── Alıntı metin

Site icon Turkish Forum

TBMM Eski Başkanı Hüsamettin Cindoruk’a Onur Ödülü

Türkiye Büyük Millet Meclisi’nde 1991 yılında Başkan seçilen Eskişehir Milletvekili Ahmet Hüsamettin Cindoruk’a Türkiye Barolar Birliği (TBB) tarafından 27 Ekim Cuma günü Onur Ödülü verilmiştir. Türkiye Barolar Birliği tarafından basılan davetiyelerde, “Bir ömür boyu hukukun üstünlüğü ve demokrasiyi savunan Avukat Hüsamettin Cindoruk'a Türkiye Barolar Birliği Onur Ödülü'nün takdim edileceği törenimizi şereflendirmenizi saygıyla dilerim" ifadelerine yer verilmiştir. - Husamettin cindoruk

Hüsamettin Cindoruk

Türkiye Büyük Millet Meclisi’nde 1991 yılında Başkan seçilen Eskişehir Milletvekili Ahmet Hüsamettin Cindoruk’a Türkiye Barolar Birliği (TBB) tarafından 27 Ekim Cuma günü Onur Ödülü verilmiştir. Türkiye Barolar Birliği tarafından basılan davetiyelerde, “Bir ömür boyu hukukun üstünlüğü ve demokrasiyi savunan Avukat Hüsamettin Cindoruk’a Türkiye Barolar Birliği Onur Ödülü’nün takdim edileceği törenimizi şereflendirmenizi saygıyla dilerim” ifadelerine yer verilmiştir.

TBB Yönetim Kurulu bu yıl ilk defa ihdas ettiği ve her yıl cumhuriyet bayramlarında vereceği ödülün ilkini, değerli hukukçu ve saygın siyaset ve devlet adamı Ahmet Hüsamettin Cindoruk’a verilmesi, Türkiye’de  hukukun üstünlüğüne  verilen önemi  göstermesi bakımından  önemlidir.

────
── Veri satırları

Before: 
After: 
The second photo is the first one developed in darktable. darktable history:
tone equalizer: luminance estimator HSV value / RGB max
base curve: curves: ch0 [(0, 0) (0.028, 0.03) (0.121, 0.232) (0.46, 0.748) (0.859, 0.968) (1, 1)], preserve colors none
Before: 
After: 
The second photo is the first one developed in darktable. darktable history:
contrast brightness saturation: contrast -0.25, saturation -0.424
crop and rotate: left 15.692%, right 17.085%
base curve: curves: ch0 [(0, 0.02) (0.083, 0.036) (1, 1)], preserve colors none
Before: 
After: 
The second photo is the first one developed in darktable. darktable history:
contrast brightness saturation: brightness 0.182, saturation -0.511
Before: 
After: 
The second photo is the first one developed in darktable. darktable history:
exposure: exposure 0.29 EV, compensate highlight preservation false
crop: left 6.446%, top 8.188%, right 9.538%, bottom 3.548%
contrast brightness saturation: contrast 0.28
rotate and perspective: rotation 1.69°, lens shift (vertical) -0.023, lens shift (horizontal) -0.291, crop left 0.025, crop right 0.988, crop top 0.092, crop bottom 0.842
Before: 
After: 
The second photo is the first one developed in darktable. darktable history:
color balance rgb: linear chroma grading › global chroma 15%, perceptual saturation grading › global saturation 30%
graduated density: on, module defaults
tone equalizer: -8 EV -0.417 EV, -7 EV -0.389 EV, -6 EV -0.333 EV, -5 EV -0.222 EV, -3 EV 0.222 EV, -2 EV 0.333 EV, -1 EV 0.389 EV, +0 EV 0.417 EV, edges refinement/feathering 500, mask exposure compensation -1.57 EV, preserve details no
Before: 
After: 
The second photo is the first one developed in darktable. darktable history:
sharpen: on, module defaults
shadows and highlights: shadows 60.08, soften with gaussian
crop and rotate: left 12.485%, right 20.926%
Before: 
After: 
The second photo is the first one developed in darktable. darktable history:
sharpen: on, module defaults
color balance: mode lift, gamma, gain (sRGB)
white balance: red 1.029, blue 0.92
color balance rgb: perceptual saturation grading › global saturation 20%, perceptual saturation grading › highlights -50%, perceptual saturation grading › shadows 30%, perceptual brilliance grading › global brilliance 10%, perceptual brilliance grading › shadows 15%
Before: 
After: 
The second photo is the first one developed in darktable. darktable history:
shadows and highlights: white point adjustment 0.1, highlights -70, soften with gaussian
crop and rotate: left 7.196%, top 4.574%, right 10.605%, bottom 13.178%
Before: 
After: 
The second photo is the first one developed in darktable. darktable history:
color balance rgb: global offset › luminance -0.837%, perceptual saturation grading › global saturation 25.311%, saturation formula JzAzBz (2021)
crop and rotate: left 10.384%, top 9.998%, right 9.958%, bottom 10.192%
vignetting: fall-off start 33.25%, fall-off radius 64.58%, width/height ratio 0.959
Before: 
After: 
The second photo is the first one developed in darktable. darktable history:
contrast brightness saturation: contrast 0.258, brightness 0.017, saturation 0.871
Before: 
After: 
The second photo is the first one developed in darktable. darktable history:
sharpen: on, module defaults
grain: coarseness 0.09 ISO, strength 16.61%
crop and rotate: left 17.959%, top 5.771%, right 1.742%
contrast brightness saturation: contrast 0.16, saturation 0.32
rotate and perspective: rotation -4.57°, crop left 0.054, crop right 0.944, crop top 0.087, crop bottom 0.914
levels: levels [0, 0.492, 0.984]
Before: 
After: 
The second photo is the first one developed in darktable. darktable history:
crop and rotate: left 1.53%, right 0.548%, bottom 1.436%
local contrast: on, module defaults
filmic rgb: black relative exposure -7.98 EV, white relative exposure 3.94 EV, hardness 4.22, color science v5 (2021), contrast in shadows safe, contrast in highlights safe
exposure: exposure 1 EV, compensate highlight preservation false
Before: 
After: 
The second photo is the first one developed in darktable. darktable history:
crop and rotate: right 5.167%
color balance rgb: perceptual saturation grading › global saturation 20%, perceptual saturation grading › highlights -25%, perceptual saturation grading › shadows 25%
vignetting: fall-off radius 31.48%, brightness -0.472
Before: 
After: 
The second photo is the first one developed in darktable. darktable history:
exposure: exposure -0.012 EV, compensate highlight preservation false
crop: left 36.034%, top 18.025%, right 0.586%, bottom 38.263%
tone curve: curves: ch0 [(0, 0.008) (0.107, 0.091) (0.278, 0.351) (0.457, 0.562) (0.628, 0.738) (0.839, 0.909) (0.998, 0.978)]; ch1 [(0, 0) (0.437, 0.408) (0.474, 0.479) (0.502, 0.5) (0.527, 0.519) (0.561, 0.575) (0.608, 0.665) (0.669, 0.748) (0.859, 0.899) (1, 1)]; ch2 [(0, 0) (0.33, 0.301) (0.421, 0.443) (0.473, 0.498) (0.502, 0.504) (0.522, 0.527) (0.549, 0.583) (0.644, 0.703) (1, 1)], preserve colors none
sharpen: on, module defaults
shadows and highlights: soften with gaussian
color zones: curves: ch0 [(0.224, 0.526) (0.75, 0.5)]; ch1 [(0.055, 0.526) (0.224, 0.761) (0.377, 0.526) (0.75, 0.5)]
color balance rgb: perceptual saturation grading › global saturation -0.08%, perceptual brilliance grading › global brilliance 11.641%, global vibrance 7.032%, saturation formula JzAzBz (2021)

────

__Verilen görev 1__. Cindoruk'a verilen onur ödülüyle ilgili metinde "TBB Yönetim Kurulu" ile başlayıp "göstermesi bakımından  önemlidir." ile biten kısmı hiçbir değişiklik yapmadan yeniden yazın.
__Verilen görev 2__. Cindoruk'a verilen onur ödülüyle ilgili metne göre TBB Yönetim Kurulu bu ödülü her yıl ne zaman verecek?

__Alıştırma cevabı 1__.
TBB Yönetim Kurulu bu yıl ilk defa ihdas ettiği ve her yıl cumhuriyet bayramlarında vereceği ödülün ilkini, değerli hukukçu ve saygın siyaset ve devlet adamı Ahmet Hüsamettin Cindoruk’a verilmesi, Türkiye’de  hukukun üstünlüğüne  verilen önemi  göstermesi bakımından  önemlidir.

__Alıştırma cevabı 2__. Her yıl cumhuriyet bayramlarında.